Transcribe exactly the lines from the top of the records below through the line that holds "Various methods for", both included, with no pictures.
INFORMATION SHOWN: Begin
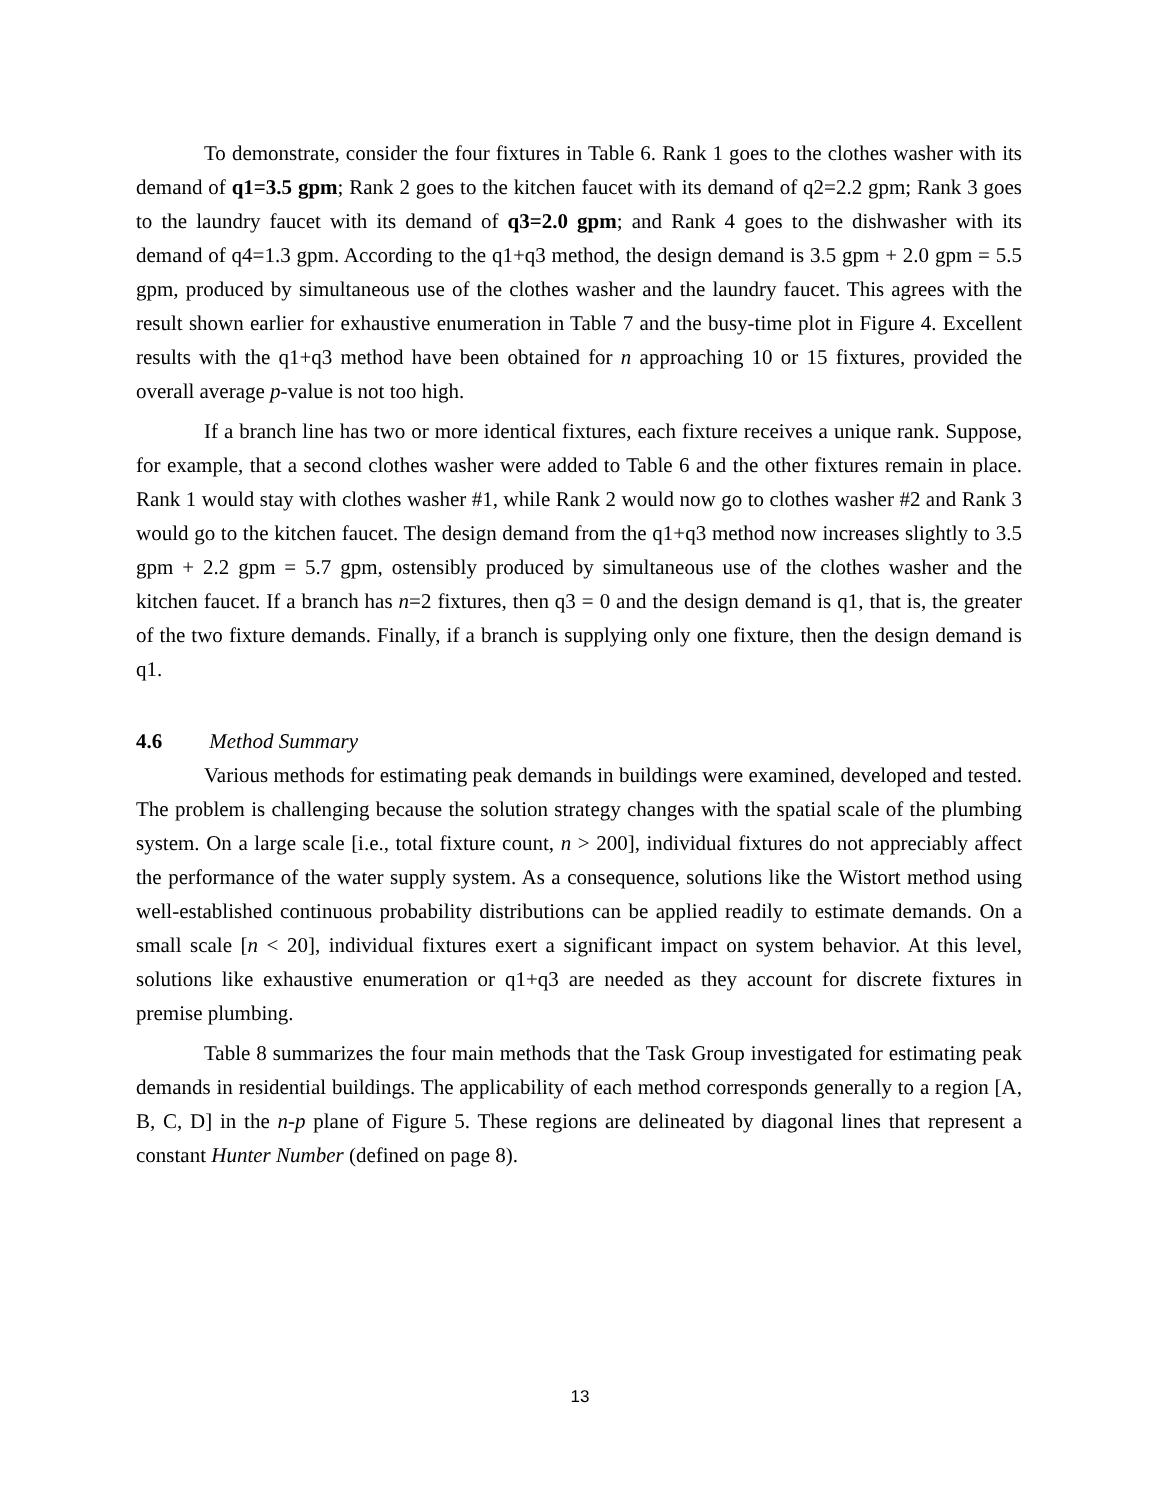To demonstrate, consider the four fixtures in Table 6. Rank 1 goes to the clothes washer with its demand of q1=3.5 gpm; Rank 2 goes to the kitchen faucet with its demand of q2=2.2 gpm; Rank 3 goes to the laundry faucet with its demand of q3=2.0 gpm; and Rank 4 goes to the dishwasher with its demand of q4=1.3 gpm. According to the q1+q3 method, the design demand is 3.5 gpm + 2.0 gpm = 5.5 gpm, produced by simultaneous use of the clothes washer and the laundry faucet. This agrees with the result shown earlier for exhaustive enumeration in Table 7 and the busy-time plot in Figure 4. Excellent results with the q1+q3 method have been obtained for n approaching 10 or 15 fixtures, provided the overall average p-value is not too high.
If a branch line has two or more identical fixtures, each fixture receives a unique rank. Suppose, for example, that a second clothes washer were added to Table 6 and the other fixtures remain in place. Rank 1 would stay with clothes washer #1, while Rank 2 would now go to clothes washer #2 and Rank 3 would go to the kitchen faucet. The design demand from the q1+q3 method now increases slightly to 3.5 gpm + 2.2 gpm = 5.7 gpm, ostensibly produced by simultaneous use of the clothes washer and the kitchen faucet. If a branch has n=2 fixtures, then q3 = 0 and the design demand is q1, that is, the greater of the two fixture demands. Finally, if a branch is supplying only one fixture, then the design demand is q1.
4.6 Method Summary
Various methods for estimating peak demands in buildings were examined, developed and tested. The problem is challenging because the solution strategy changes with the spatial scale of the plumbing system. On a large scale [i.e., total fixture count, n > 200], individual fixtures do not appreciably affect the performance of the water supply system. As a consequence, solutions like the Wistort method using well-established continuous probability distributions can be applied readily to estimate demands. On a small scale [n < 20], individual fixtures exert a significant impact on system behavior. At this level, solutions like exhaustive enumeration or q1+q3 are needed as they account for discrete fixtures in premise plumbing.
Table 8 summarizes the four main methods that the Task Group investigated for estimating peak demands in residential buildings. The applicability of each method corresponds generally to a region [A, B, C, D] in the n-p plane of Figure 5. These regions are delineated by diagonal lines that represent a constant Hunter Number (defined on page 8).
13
INFORMATION SHOWN: End
- [EXERCISE SOLUTION]:
To demonstrate, consider the four fixtures in Table 6. Rank 1 goes to the clothes washer with its demand of q1=3.5 gpm; Rank 2 goes to the kitchen faucet with its demand of q2=2.2 gpm; Rank 3 goes to the laundry faucet with its demand of q3=2.0 gpm; and Rank 4 goes to the dishwasher with its demand of q4=1.3 gpm. According to the q1+q3 method, the design demand is 3.5 gpm + 2.0 gpm = 5.5 gpm, produced by simultaneous use of the clothes washer and the laundry faucet. This agrees with the result shown earlier for exhaustive enumeration in Table 7 and the busy-time plot in Figure 4. Excellent results with the q1+q3 method have been obtained for n approaching 10 or 15 fixtures, provided the overall average p-value is not too high.
If a branch line has two or more identical fixtures, each fixture receives a unique rank. Suppose, for example, that a second clothes washer were added to Table 6 and the other fixtures remain in place. Rank 1 would stay with clothes washer #1, while Rank 2 would now go to clothes washer #2 and Rank 3 would go to the kitchen faucet. The design demand from the q1+q3 method now increases slightly to 3.5 gpm + 2.2 gpm = 5.7 gpm, ostensibly produced by simultaneous use of the clothes washer and the kitchen faucet. If a branch has n=2 fixtures, then q3 = 0 and the design demand is q1, that is, the greater of the two fixture demands. Finally, if a branch is supplying only one fixture, then the design demand is q1.
4.6 Method Summary
Various methods for estimating peak demands in buildings were examined, developed and tested. The problem is challenging because the solution strategy changes with the spatial scale of the plumbing system. On a large scale [i.e., total fixture count, n > 200], individual fixtures do not appreciably affect the performance of the water supply system. As a consequence, solutions like the Wistort method using well-established continuous probability distributions can be applied readily to estimate demands. On a small scale [n < 20], individual fixtures exert a significant impact on system behavior. At this level, solutions like exhaustive enumeration or q1+q3 are needed as they account for discrete fixtures in premise plumbing.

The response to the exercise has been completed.